▶ _STUDY QUESTIONS_
- a) Transcribe a passage from the thread on LLM memorization and retrieval word for word. Begin at the words "New paper 🚨" and stop after "well as efficiency.".
- b) Name every question-answering dataset mentioned in the thread on LLM memorization and retrieval.
- c) According to the thread on LLM memorization and retrieval, why do larger models such as GPT-3 outperform retrieval-augmented models on well-known facts?

▶ _TEXT PROVIDED_

# # # #

New paper 🚨

Can we solely rely on LLMs’ memories (eg replace search w ChatGPT)? Probably not.
Is retrieval a silver bullet? Probably not either.

Our analysis reveals that LLMs' memorizations are still limited and scaling won't help much in long-tail distributions.
We show that adaptively incorporating non-parametric memories (eg retrieved chunks) can improve performance as well as efficiency.

📜 http://tinyurl.com/2sdeuupn 💻 http://github.com/AlexTMallen/adaptive-retrieval

#PaperThread #newpaper
[1/N]

LLMs store a lot of factual knowledge in their parameters (parametric factual knowledge), but recent work shows that they struggle to learn less frequent facts and can often hallucinate when they don't know. How much do they memorize and what affects their memorization? [2/N]
To answer these questions, we construct a new large open-domain QA dataset, PopQA, whose questions are grounded in Wikidata and are sampled from long-tail popularity distributions of Wikipedia to enable fine-grained analysis. We then test 10 LLMs in a zero/few-shot manner [3/N]
We found that there are strong correlations between subject entity popularity and accuracy, indicating that LLMs memorize well popular factual knowledge while it does not memorize less popular ones. [4/N]
Surprisingly, in long-tail distributions, scaling LLMs may not be as helpful as we believed: GPT-3 003 performs nearly as poorly as GPT-Neo 2B on less popular entities 🟦
Prior knowledge learning analysis often uses NQ/TriviaQA 🟥 may inflate the effectiveness of scaling [5/N]
We show that augmenting LMs with non-parametric memories (retrieved text chunks) largely helps: GPT-Neo 1.3B assisted by retrieved context outperforms vanilla GPT-3 003! Even for GPT-3, retrieval gives up to 10% accuracy gains. Why are they so effective? [6/N]
We found that retrieval-augmented LMs (red & green lines) are particularly helpful for questions about less popular entities, where LMs suffer. On the contrary, larger models (eg GPT-3) even outperform retrieval-augmented models in well-known facts, due to retrieval errors. [7/N]
In summary, LLMs indeed memorize a lot now, but they are still not good enough to completely replace non-parametric memories, esp domains with long-tail distributions. Can we get the best of both worlds? We introduce a simple-yet-effective Adaptive Retrieval [8/N]
Adaptive Retrieval decides when *not* to retrieve based on the subject popularity & relationship type, This approach not only gives performance improvements (up to 5%) but also largely reduces the inference time latency & API costs (e.g., halves GPT-3 API costs!). [9/N]
More interesting results & discussions in our paper!

# # # #

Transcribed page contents
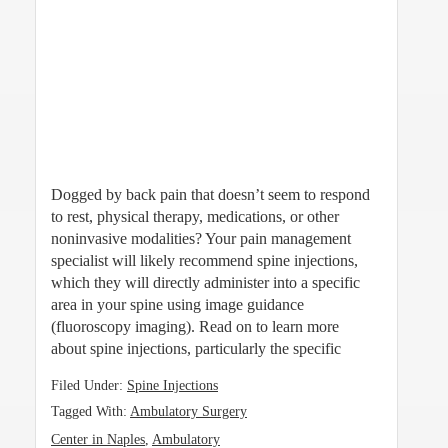
Dogged by back pain that doesn’t seem to respond
to rest, physical therapy, medications, or other
noninvasive modalities? Your pain management
specialist will likely recommend spine injections,
which they will directly administer into a specific
area in your spine using image guidance
(fluoroscopy imaging). Read on to learn more
about spine injections, particularly the specific
Filed Under:
Spine Injections
Tagged With:
Ambulatory Surgery
Center in Naples
,
Ambulatory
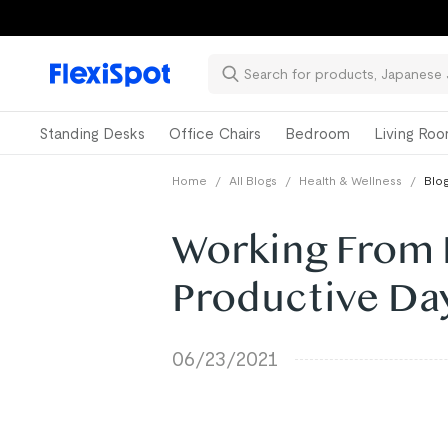
Standing Desks
Office Chairs
Bedroom
Living Ro
Home
/
All Blogs
/
Health & Wellness
/
Blog
Working From H
Productive Da
06/23/2021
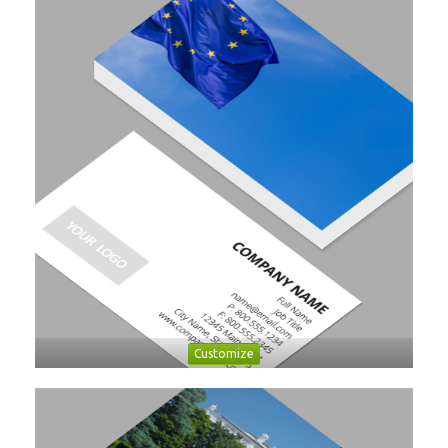
Customize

# # # #

▶ _YOUR RESPONSES_
- a)
New paper 🚨

Can we solely rely on LLMs’ memories (eg replace search w ChatGPT)? Probably not.
Is retrieval a silver bullet? Probably not either.

Our analysis reveals that LLMs' memorizations are still limited and scaling won't help much in long-tail distributions.
We show that adaptively incorporating non-parametric memories (eg retrieved chunks) can improve performance as well as efficiency.

- b) PopQA, NQ, TriviaQA

- c) Larger models such as GPT-3 outperform retrieval-augmented models on well-known facts because of retrieval errors. Retrieval-augmented models help most with questions about less popular entities.